Selon ces révélations, les conditions de travail et de vie autour du site minier sont particulièrement préoccupantes. Des travailleurs seraient exposés sans protection adéquate, tandis que des familles vivraient sous des nuages de dioxyde de soufre. Des cas d’enfants souffrant de troubles respiratoires, de saignements de nez et même de toux avec du sang ont été signalés. Des informations relayées par des médias internationaux font également état d’une hausse des cas de morts-nés et de malformations à la naissance.

Au-delà de la santé humaine, cette situation aurait aussi des répercussions graves sur l’environnement. La pollution dénoncée pourrait entraîner des dommages importants sur la faune et la flore locales, perturbant ainsi l’ensemble de l’écosystème autour de Tenke Fungurume.

Moïse Katumbi affirme que cette situation n’est pas une fatalité. Il rappelle que, durant son mandat comme gouverneur du Katanga, la mine était exploitée par Freeport-McMoRan, et que des règles strictes avaient été imposées pour protéger les populations et l’environnement. Il souligne que des inspections indépendantes étaient organisées tous les six mois afin de garantir le respect des normes environnementales.

Il insiste sur le fait que toute entreprise qui ne respectait pas ces exigences était immédiatement sanctionnée, voire contrainte de cesser ses activités. Selon lui, cette rigueur avait permis d’éviter des situations de pollution industrielle comparables à celles actuellement dénoncées dans la région.

Aujourd’hui, il déplore une évolution qu’il qualifie de dangereuse : la production aurait augmenté, tout comme les profits, tandis que les populations locales seraient exposées à un air devenu nocif. Pour lui, il ne s’agit pas d’un simple incident, mais d’un système dans lequel l’exploitation des ressources se ferait au détriment des communautés locales.

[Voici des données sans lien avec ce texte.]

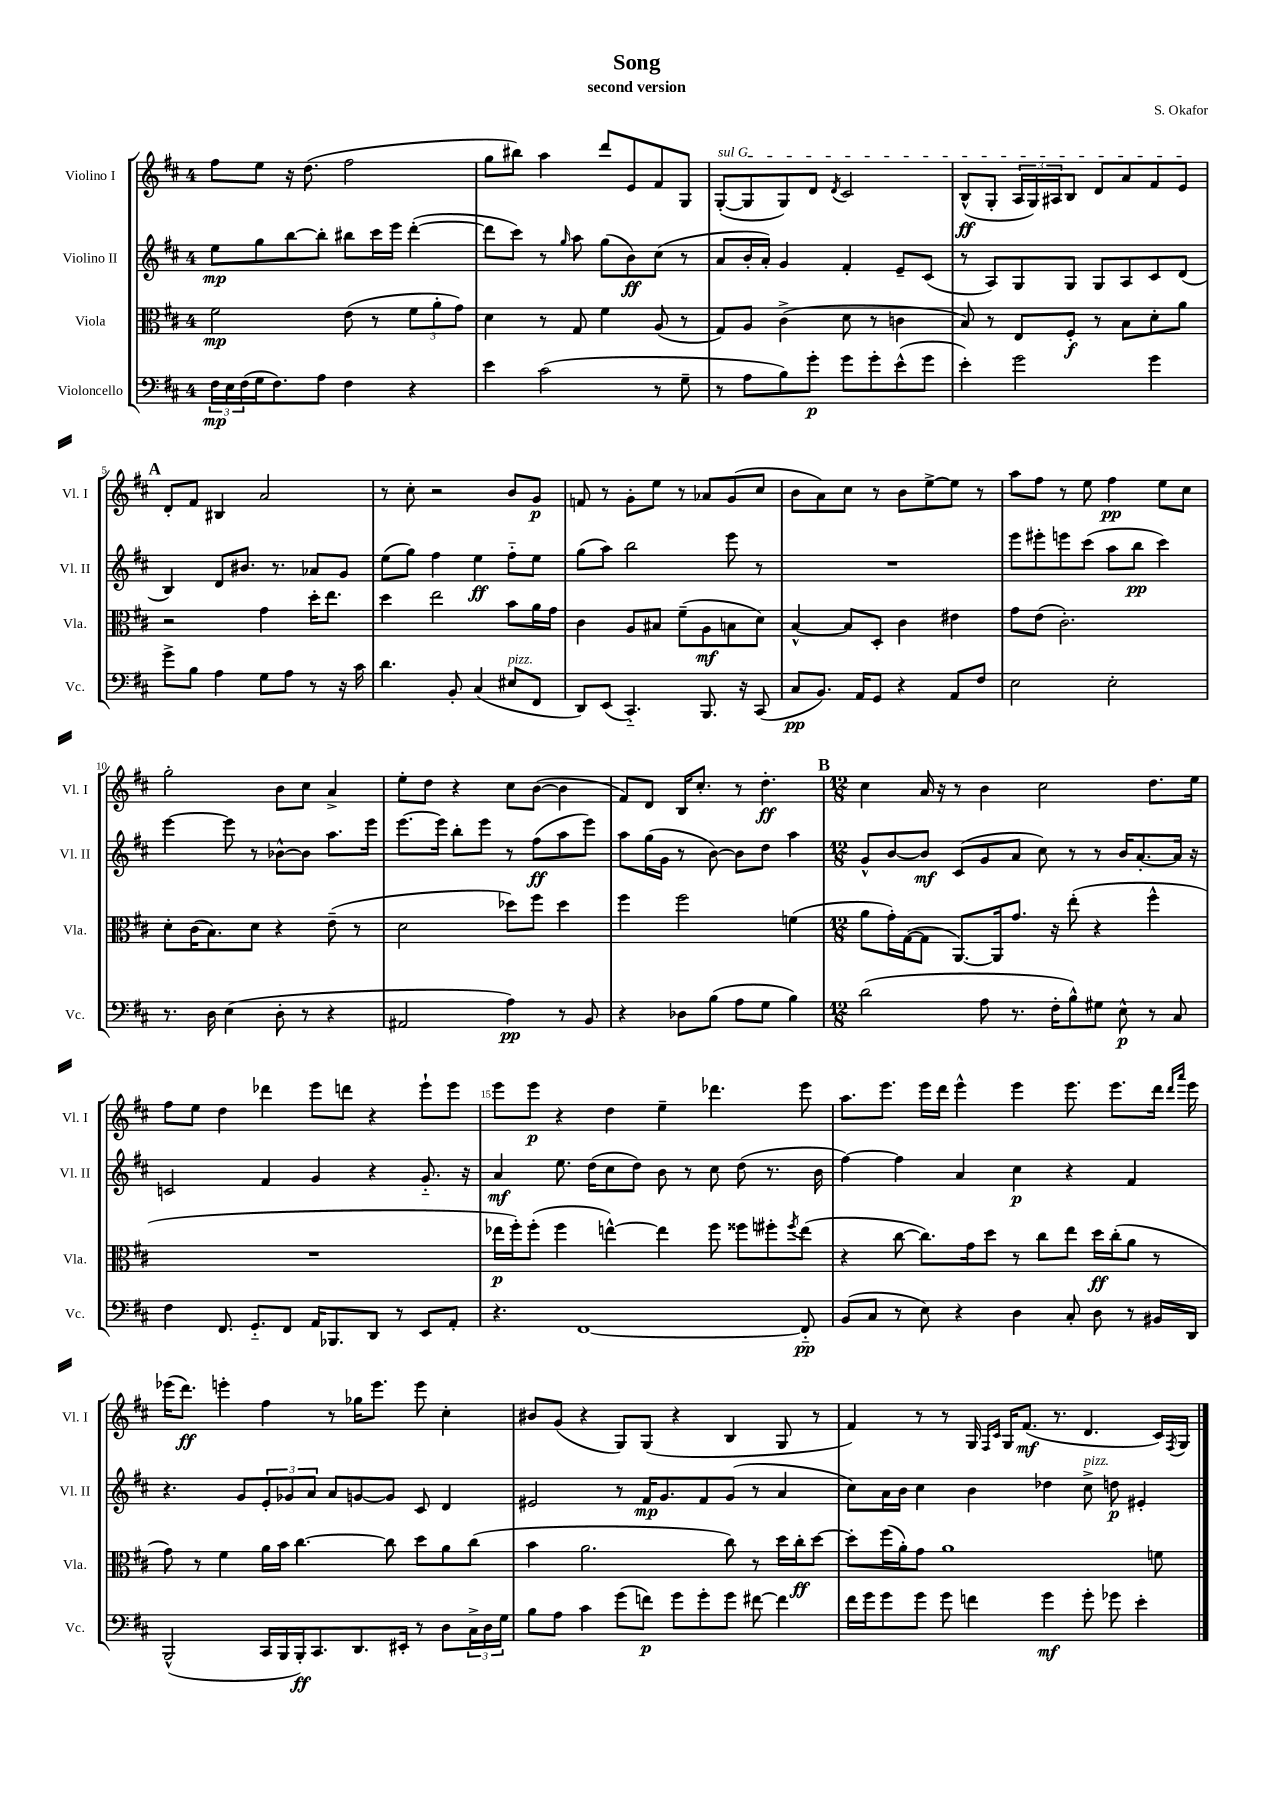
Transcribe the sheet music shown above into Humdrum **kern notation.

**kern	**dynam	**kern	**dynam	**kern	**dynam	**kern	**dynam
*part4	*part4	*part3	*part3	*part2	*part2	*part1	*part1
*staff4	*staff4	*staff3	*staff3	*staff2	*staff2	*staff1	*staff1
*I"Violoncello	*	*I"Viola	*	*I"Violino II	*	*I"Violino I	*
*I'Vc.	*	*I'Vla.	*	*I'Vl. II	*	*I'Vl. I	*
*clefF4	*	*clefC3	*	*clefG2	*	*clefG2	*
*k[f#c#]	*	*k[f#c#]	*	*k[f#c#]	*	*k[f#c#]	*
*M4/4	*	*M4/4	*	*M4/4	*	*M4/4	*
=1	=1	=1	=1	=1	=1	=1	=1
24F#\LL	mp	2f#\	mp	8ee\L	mp	8ff#\L	.
24E\	.	.	.	.	.	.	.
(24F#\	.	.	.	.	.	.	.
16G\J	.	.	.	8gg\	.	8ee\J	.
8.F#\)	.	.	.	.	.	.	.
.	.	.	.	[8bb\	.	16r	.
.	.	.	.	.	.	(8.dd\	.
8A\J	.	.	.	8bb'\J]	.	.	.
4F#\	.	(8e\	.	8bb#X\L	.	2ff#\	.
.	.	8r	.	16ccc#\L	.	.	.
.	.	.	.	16eee\JJ	.	.	.
4r	.	12f#\L	.	([4ddd'\	.	.	.
.	.	12a'\	.	.	.	.	.
.	.	12g\J)	.	.	.	.	.
=2	=2	=2	=2	=2	=2	=2	=2
4e\	.	4d\	.	8ddd\L]	.	8gg\L	.
.	.	.	.	8ccc#\J)	.	8bb#X\J)	.
(2c#\	.	8r	.	8r	.	4aa\	.
.	.	.	.	16qqgg/	.	.	.
.	.	8G/	.	8aa\	.	.	.
.	.	4f#\	.	(8gg\L	.	8ddd/L	.
.	.	.	.	8b\)	ff	8e/	.
8r	.	(8A/	.	(8cc#\J	.	8f#/	.
8G~\	.	8r	.	8r	.	8G/J	.
=3	=3	=3	=3	=3	=3	=3	=3
!	!	!	!	!	!	!LO:TX:a:i:t=sul G	!
8r	.	8G/L)	.	8a/L	.	([8G'/L	.
8A\L	.	8A/J	.	16b'/L	.	8G/]	.
.	.	.	.	16a'/JJ)	.	.	.
8B\)	.	(4c#^\	.	4g/	.	8G/)	.
8g'\J	p	.	.	.	.	8d/J	.
.	.	.	.	.	.	8qd/	.
8g\L	.	8d\	.	4f#'/	.	2c#/	.
8g'\	.	8r	.	.	.	.	.
(8e^^\	.	4cn\	.	8e~/L	.	.	.
8g\J	.	.	.	(8c#/J	.	.	.
=4	=4	=4	=4	=4	=4	=4	=4
4e'\)	.	8B/)	.	8r	.	(8B^^/L	ff
.	.	8r	.	8A/L)	.	8G'/J	.
2g\	.	8E/L	.	8G/	.	24A/LL	.
.	.	.	.	.	.	24G/)	.
.	.	.	.	.	.	24A#X/J	.
.	.	8F#'/J	f	8G/J	.	8B/J	.
.	.	8r	.	8G/L	.	8d/L	.
.	.	8B\L	.	8A/	.	8a/	.
4g\	.	8d'\	.	8c#/	.	8f#/	.
.	.	8a\J	.	(8d/J	.	8e/J	.
!!LO:LB:g=z
!!LO:REH:place=s1:t=A
=5	=5	=5	=5	=5	=5	=5	=5
8g^\L	.	2r	.	4B/)	.	8d'/L	.
8B\J	.	.	.	.	.	8f#/J	.
4A\	.	.	.	8d/L	.	4B#X/	.
.	.	.	.	8.b#X/J	.	.	.
8G\L	.	4g\	.	.	.	2a/	.
.	.	.	.	8.r	.	.	.
8A\J	.	.	.	.	.	.	.
8r	.	16dd'\KL	.	8a-X/L	.	.	.
.	.	8.ee\J	.	.	.	.	.
16r	.	.	.	8g/J	.	.	.
16c#\	.	.	.	.	.	.	.
=6	=6	=6	=6	=6	=6	=6	=6
4.d\	.	4dd\	.	(8ee\L	.	8r	.
.	.	.	.	8gg\J)	.	8cc#'\	.
.	.	2ee\	.	4ff#\	.	2r	.
8BB'/	.	.	.	.	.	.	.
(4C#/	.	.	.	4ee\	ff	.	.
!LO:TX:a:i:t=pizz.	!	!	!	!	!	!	!
8E#X/L	.	8b\L	.	8ff#\L	.	8b/L	.
8FF#/J	.	16a\L	.	8ee\J	.	8g/J	p
.	.	16g\JJ	.	.	.	.	.
=7	=7	=7	=7	=7	=7	=7	=7
8DD/L)	.	4c#\	.	(8gg\L	.	8fn/	.
(8EE/J	.	.	.	8aa\J)	.	8r	.
4.CC#/)	.	8A/L	.	2bb\	.	8g'\L	.
.	.	8B#X/J	.	.	.	8ee\J	.
.	.	(8f#~\L	.	.	.	8r	.
8.BBB/	.	8A\	mf	.	.	8a-X/L	.
.	.	8Bn\	.	8eee\	.	(8g/	.
16r	.	.	.	.	.	.	.
(8CC#/	.	8d\J)	.	8r	.	8cc#/J	.
=8	=8	=8	=8	=8	=8	=8	=8
8C#/L	pp	[4B^^/	.	1r	.	8b\L	.
8.BB/J)	.	.	.	.	.	8a\)	.
.	.	8B/L]	.	.	.	8cc#\J	.
16AA/KL	.	.	.	.	.	.	.
8GG/J	.	8D'/J	.	.	.	8r	.
4r	.	4c#\	.	.	.	8b\L	.
.	.	.	.	.	.	[8ee^\	.
8AA/L	.	4e#X\	.	.	.	8ee\J]	.
8F#/J	.	.	.	.	.	8r	.
=9	=9	=9	=9	=9	=9	=9	=9
2E\	.	8g\L	.	8eee\L	.	8aa\L	.
.	.	(8e\J	.	8eee#X'\	.	8ff#\J	.
.	.	2.c#'\)	.	8eeen\	.	8r	.
.	.	.	.	(8ccc#\J	.	8ee\	.
2E'\	.	.	.	8aa\L	.	4ff#\	pp
.	.	.	.	8bb\J	pp	.	.
.	.	.	.	4ccc#\)	.	8ee\L	.
.	.	.	.	.	.	8cc#\J	.
!!LO:LB:g=z
=10	=10	=10	=10	=10	=10	=10	=10
8.r	.	8d'\L	.	[4eee\	.	2gg'\	.
.	.	(16c#\K	.	.	.	.	.
16D\	.	8.B\)	.	.	.	.	.
(4E\	.	.	.	8eee\]	.	.	.
.	.	8d\J	.	8r	.	.	.
8D'\	.	4r	.	[8b-X^^\L	.	8b\L	.
8r	.	.	.	8b-\J]	.	8cc#\J	.
4r	.	(8e~\	.	8.aa\L	.	4a^/	.
.	.	8r	.	.	.	.	.
.	.	.	.	16eee\Jk	.	.	.
=11	=11	=11	=11	=11	=11	=11	=11
2AA#X/	.	2d\	.	[8.eee\L	.	8ee'\L	.
.	.	.	.	.	.	8dd\J	.
.	.	.	.	16eee\Jk]	.	.	.
.	.	.	.	8bb'\L	.	4r	.
.	.	.	.	8eee\J	.	.	.
4A\)	pp	8dd-X\L)	.	8r	.	8cc#\L	.
.	.	8ff#\J	.	(8ff#\L	ff	([8b\J	.
8r	.	4dd-\	.	8aa\	.	4b\]	.
8BB/	.	.	.	8eee\J)	.	.	.
=12	=12	=12	=12	=12	=12	=12	=12
4r	.	4ff#\	.	8aa\L	.	8f#/L)	.
.	.	.	.	(16gg\L	.	8d/J	.
.	.	.	.	16g\JJ	.	.	.
8D-X\L	.	2ff#\	.	8r	.	16B/KL	.
.	.	.	.	.	.	8.cc#'/J	.
(8B\J	.	.	.	[8b\)	.	.	.
8A\L	.	.	.	8b\L]	.	8r	.
8G\J	.	.	.	8dd\J	.	4.dd'\	ff
4B\)	.	(4fn\	.	4aa\	.	.	.
!!LO:REH:place=s1:t=B
=13	=13	=13	=13	=13	=13	=13	=13
*M12/8	*	*M12/8	*	*M12/8	*	*M12/8	*
(2d\	.	8a\L	.	8g^^/L	.	4cc#\	.
.	.	16g'\L)	.	[8b/	.	.	.
.	.	([16G\J	.	.	.	.	.
.	.	8G\J]	.	8b/J]	mf	16a/	.
.	.	.	.	.	.	16r	.
.	.	[8.AA/L)	.	(8c#/L	.	8r	.
8A\	.	.	.	8g/	.	4b\	.
.	.	16AA/k]	.	.	.	.	.
8.r	.	8.g/J	.	8a/J	.	.	.
.	.	.	.	8cc#\)	.	2cc#\	.
16F#'\KL	.	16r	.	.	.	.	.
8B^^\)	.	(8ee'\	.	8r	.	.	.
8G#X\J	.	4r	.	8r	.	.	.
8E^^\	p	.	.	16b/KL	.	.	.
.	.	.	.	[8.a'/	.	.	.
8r	.	4ff#^^\	.	.	.	8.dd\L	.
8C#/	.	.	.	16a/Jk]	.	.	.
.	.	.	.	16r	.	16ee\Jk	.
!!LO:LB:g=z
=14	=14	=14	=14	=14	=14	=14	=14
4F#\	.	1.r	.	2cn/	.	8ff#\L	.
.	.	.	.	.	.	8ee\J	.
8.FF#/	.	.	.	.	.	4dd\	.
8.GG/L	.	.	.	.	.	.	.
.	.	.	.	4f#/	.	4ddd-X\	.
8FF#/J	.	.	.	.	.	.	.
16AA/KL	.	.	.	4g/	.	8eee\L	.
8.BBB-X/	.	.	.	.	.	.	.
.	.	.	.	.	.	8dddn\J	.
8DD/J	.	.	.	4r	.	4r	.
8r	.	.	.	.	.	.	.
8EE/L	.	.	.	8.g/	.	8eee`\L	.
8AA'/J	.	.	.	.	.	8eee\J	.
.	.	.	.	16r	.	.	.
=15	=15	=15	=15	=15	=15	=15	=15
4.r	.	16ee-X\LL	p	4a/	mf	8eee\L	.
.	.	16ff#'\J)	.	.	.	.	.
.	.	(8ff#'\J	.	.	.	8eee\J	p
.	.	4ff#\	.	8.ee\	.	4r	.
[1FF#	.	.	.	.	.	.	.
.	.	.	.	(16dd\KL	.	.	.
.	.	[4een^^\)	.	8cc#\	.	4dd\	.
.	.	.	.	8dd\J)	.	.	.
.	.	4ee\]	.	8b\	.	4ee~\	.
.	.	.	.	8r	.	.	.
.	.	8ff#\	.	8cc#\	.	4.ddd-X\	.
.	.	8ff##X\L	.	(8dd\	.	.	.
.	.	8ff#X'\	.	8.r	.	.	.
.	.	8qff#/	.	.	.	.	.
8FF#/]	pp	(8ee\J	.	.	.	8eee\	.
.	.	.	.	16b\	.	.	.
=16	=16	=16	=16	=16	=16	=16	=16
(8BB/L	.	4r	.	[4ff#\)	.	8.aa\L	.
8C#/J	.	.	.	.	.	.	.
.	.	.	.	.	.	8.eee\J	.
8r	.	[8cc#\	.	4ff#\]	.	.	.
8E\)	.	8.cc#\L])	.	.	.	16eee\LL	.
.	.	.	.	.	.	16ddd\JJ	.
4r	.	.	.	4a/	.	4eee^^\	.
.	.	16g\k	.	.	.	.	.
.	.	8dd\J	.	.	.	.	.
4D\	.	8r	.	4cc#\	p	4eee\	.
.	.	8cc#\L	.	.	.	.	.
8C#'/	.	8ee\J	.	4r	.	8.eee\	.
8D\	.	16dd\LL	ff	.	.	.	.
.	.	(16cc#'\J	.	.	.	8.eee\L	.
8r	.	8a\J	.	4f#/	.	.	.
16BB#X/LL	.	8r	.	.	.	16ddd\Jk	.
.	.	.	.	.	.	16qqddd/LL	.
.	.	.	.	.	.	16qqaaa/JJ	.
16DD/JJ	.	.	.	.	.	16eee\	.
!!LO:LB:g=z
=17	=17	=17	=17	=17	=17	=17	=17
(2BBB^^/	.	8g\)	.	4.r	.	(16eee-X\KL	.
.	.	.	.	.	.	8.ddd\J)	ff
.	.	8r	.	.	.	.	.
.	.	4f#\	.	.	.	4eeen'\	.
.	.	.	.	8g/L	.	.	.
16CC#/LL	.	16a\LL	.	12e'/	.	4ff#\	.
16BBB/	.	16b\JJ	.	.	.	.	.
.	.	.	.	12g-X/	.	.	.
16BBB'/J)	ff	[4.cc#\	.	.	.	.	.
.	.	.	.	12a/J	.	.	.
8.CC#/	.	.	.	.	.	.	.
.	.	.	.	8a/L	.	8r	.
8.DD/	.	.	.	[8gn/	.	16gg-X\KL	.
.	.	.	.	.	.	8.eee\J	.
.	.	8cc#\]	.	8g/J]	.	.	.
16EE#X'/Jk	.	.	.	.	.	.	.
8r	.	8dd\L	.	8c#/	.	8eee\	.
8D\L	.	8a\	.	4d/	.	4cc#'\	.
24C#^\L	.	(8cc#\J	.	.	.	.	.
24D\	.	.	.	.	.	.	.
24G\JJ	.	.	.	.	.	.	.
=18	=18	=18	=18	=18	=18	=18	=18
8B\L	.	4b\	.	2e#X/	.	8b#X/L	.
8A\J	.	.	.	.	.	(8g/J	.
4c#\	.	2.a\	.	.	.	4r	.
(8g\L	.	.	.	8r	.	8G/L)	.
8fn\J)	p	.	.	16f#/KL	mp	(8G/J	.
.	.	.	.	8.g/	.	.	.
8g\L	.	.	.	.	.	4r	.
8g'\	.	.	.	8f#/	.	.	.
8g\J	.	8cc#\)	.	(8g/J	.	4B/	.
[8f#X\	.	8r	.	8r	.	.	.
4f#\]	.	16dd\LL	.	4a/	.	8G/	.
.	.	16cc#'\J	ff	.	.	.	.
.	.	[8dd\J	.	.	.	8r	.
=19	=19	=19	=19	=19	=19	=19	=19
16f#\LL	.	8dd'\L]	.	8cc#\L)	.	4f#/)	.
16g\J	.	.	.	.	.	.	.
8g\	.	(16ff#\L	.	16a\L	.	.	.
.	.	16a'\J)	.	16b\JJ	.	.	.
8g\J	.	8g\J	.	4cc#\	.	8r	.
8g\	.	1a	.	.	.	8r	.
4fn\	.	.	.	4b\	.	16G/	.
.	.	.	.	.	.	16qqF#/LL	.
.	.	.	.	.	.	16qqc#/JJ	.
.	.	.	.	.	.	16G/KL	.
.	.	.	.	.	.	(8.f#/J	mf
4g\	mf	.	.	4dd-X\	.	.	.
.	.	.	.	.	.	8.r	.
!	!	!	!	!LO:TX:a:i:t=pizz.	!	!	!
8g'\	.	.	.	8cc#^\	.	4.d/	.
8g-X\	.	.	.	8ddn\	p	.	.
4e'\	.	.	.	4e#X'/	.	.	.
.	.	8fn\	.	.	.	16c#/LL)	.
.	.	.	.	.	.	8qF#/	.
.	.	.	.	.	.	16G/JJ	.
==	==	==	==	==	==	==	==
*-	*-	*-	*-	*-	*-	*-	*-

L’enjeu dépasse, selon lui, le cadre national. Le cobalt extrait en RDC est essentiel à la transition énergétique mondiale, notamment pour les batteries des véhicules électriques et des appareils électroniques. Toutefois, il estime qu’une transition reposant sur la dégradation de la santé des populations africaines constitue une injustice et une contradiction majeure.

Face à cette situation, Moïse Katumbi appelle à des mesures urgentes, notamment la transparence sur les données environnementales, la mise en place d’une enquête indépendante, la prise en charge médicale des populations affectées, la suspension de toute expansion industrielle et l’ouverture de poursuites judiciaires. Il conclut en affirmant qu’aucune avancée technologique ou énergétique ne devrait se faire au prix de la vie humaine, soulignant que la protection des populations doit rester une priorité absolue.